> PASSAGE
··········

It’s a sad time for America when a firm that does what Facebook does is on track to become one of our largest companies. Based on capitalization, the web-based lubricator of social interaction could be in the top 50 within a few years, or even in the top 25 if analysts’ wildest expectations pan out. Facebook’s IPO promises to top Google’s $27 billion offering, reaping early backers a giant windfall. But wouldn’t it be far better if a company that actually made something were to enjoy such extravagant enthusiasm on Wall Street? Facebook of course makes nothing, and what it sells is of little economic value to anyone. And yet its founder, Mark Zuckerberg, is about to become one of the wealthiest men in the world.
A gushy tribute to his impending monetary success appeared on the op-ed page of the Wall Street Journal yesterday. Written by a Rutgers anthropology professor named Lionel Tiger, this paean to the biggest time-waster in the galaxy saw Facebook’s inventor as “bestrid[ing] vast business numbers once dreamt of only by toothpaste and soft-drink makers. This reflects a new commercial demography in which the consumer is not someone who wants something necesssary, but rather one who seeks to assert simply what he is. And the tool he uses in order to become nothing more or less than an efficient, interesting and socially propsereous primate is the Facebook page.”
Hefner’s ‘Genius’
Karl Marx himself could not have come up with a more powerful indictment of capitalism or of the soulless craving it would seek to create for things we don’t really need. And yet, although he doesn’t say so explicitly, Prof. Tiger would seem to place Zuckerberg – whom he would label “the world’s richest primatologist” — in the Pantheon of human genius with DaVinci, Einstein and Gutenberg. For sure, a vast number of users all over the world are Facebooking at any given moment. But let’s not kid ourselves, professor. If someone were to offer a porn site that allowed men to have their way, virtually speaking, with the Hollywood babe of their choice, does anyone doubt that the site’s usership would dwarf Facebook’s? A digitized, 3-D hotty who responds obligingly to a guy’s every command could conceivably earn enough in royalties to become richer, even, than Zuckerberg. And the men lusting after her, more than merely being mesmerized, would cease to report to work. However, we somehow doubt that the purveyor of such lascivious fare would be hailed as a genius — other, perhaps, than by those who think High Hefner is one.

··········

> STATED GOAL 1
In the opinion piece on Facebook, who are the three figures the writer says Prof. Tiger would seem to place Zuckerberg beside in the Pantheon of human genius?
> STATED GOAL 2
Repeat the opinion piece on Facebook word for word, everything from "It’s a sad time" down to "in the world.".
> STATED GOAL 3
Write what comes next in the opinion piece on Facebook, starting right after its last sentence.

> MATERIAL

··········

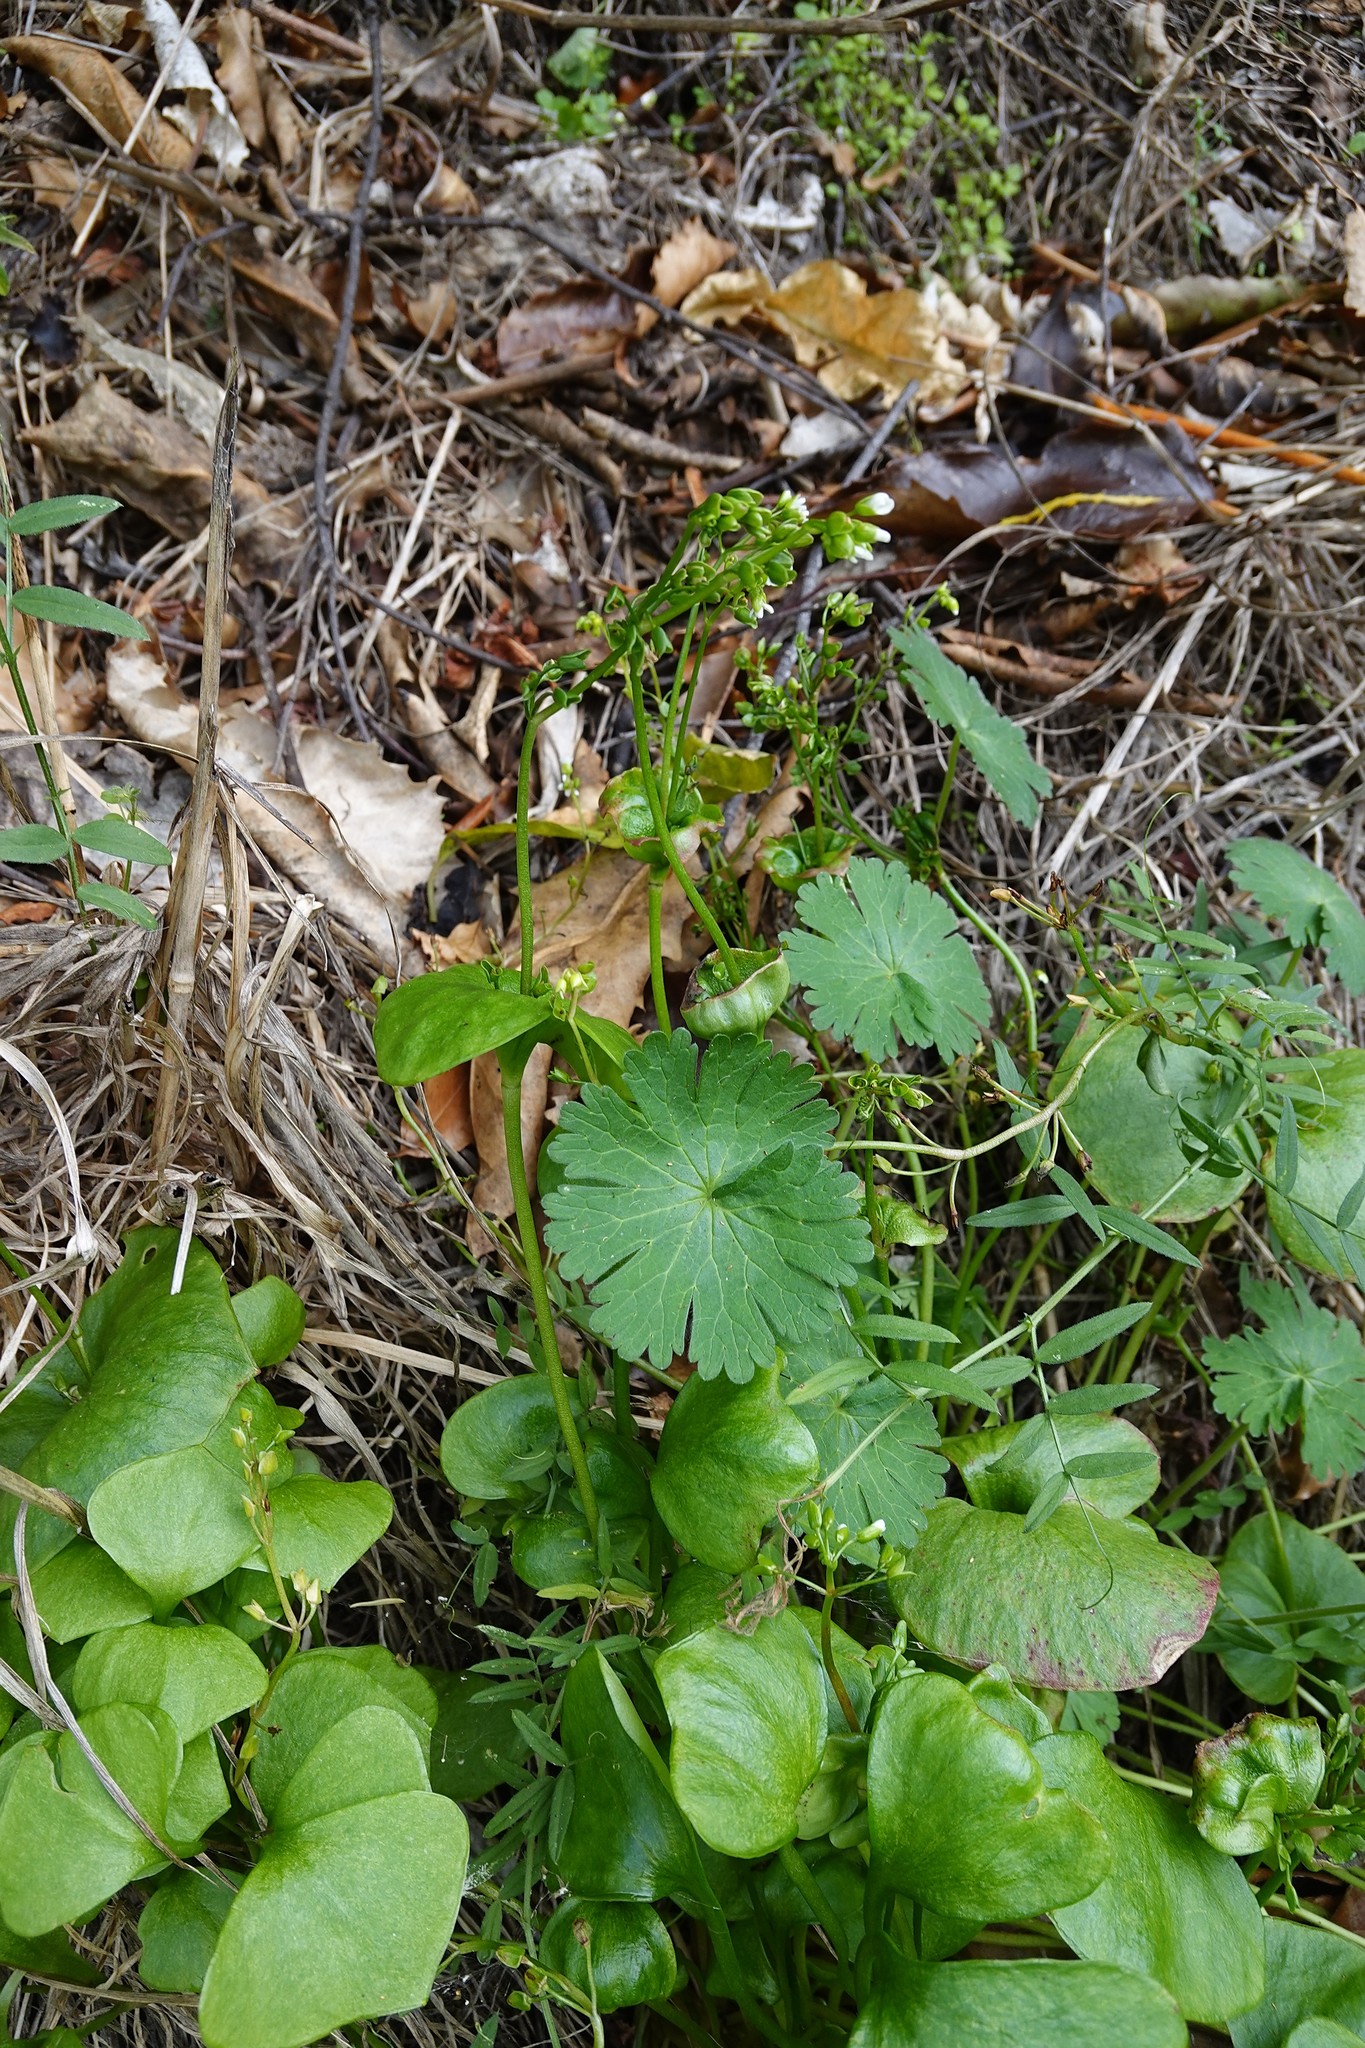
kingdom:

··········

> TASK RESPONSE 1
DaVinci, Einstein and Gutenberg

> TASK RESPONSE 2
It’s a sad time for America when a firm that does what Facebook does is on track to become one of our largest companies. Based on capitalization, the web-based lubricator of social interaction could be in the top 50 within a few years, or even in the top 25 if analysts’ wildest expectations pan out. Facebook’s IPO promises to top Google’s $27 billion offering, reaping early backers a giant windfall. But wouldn’t it be far better if a company that actually made something were to enjoy such extravagant enthusiasm on Wall Street? Facebook of course makes nothing, and what it sells is of little economic value to anyone. And yet its founder, Mark Zuckerberg, is about to become one of the wealthiest men in the world.

> TASK RESPONSE 3
Meanwhile, if Zuckerberg is so smart, how come he hasn’t figured out a way to monetize a billion-and-half eyeballs? At present, Facebook’s profits are only a tenth of Google’s. More to the point, at least where investors are concerned, profits seem unlikely to grow significantly unless Facebook gets in users’ faces far more aggressively. This implies intruding on their privacy and selling their “information” in ways even more appalling than those already troubling civil libertarians. Users will become appalled too if and when Facebook is legally forced to disclose the nature and extent of the personal data it has been collecting on them and selling to who-knows-whom. On the day that law is enacted, we can imagine Facebook shares losing 30% of their value. Until then, however, we may as well resign ourselves to the orgy of greed and hubris that is being whipped up to send Facebook’s IPO into the financial stratosphere later this year.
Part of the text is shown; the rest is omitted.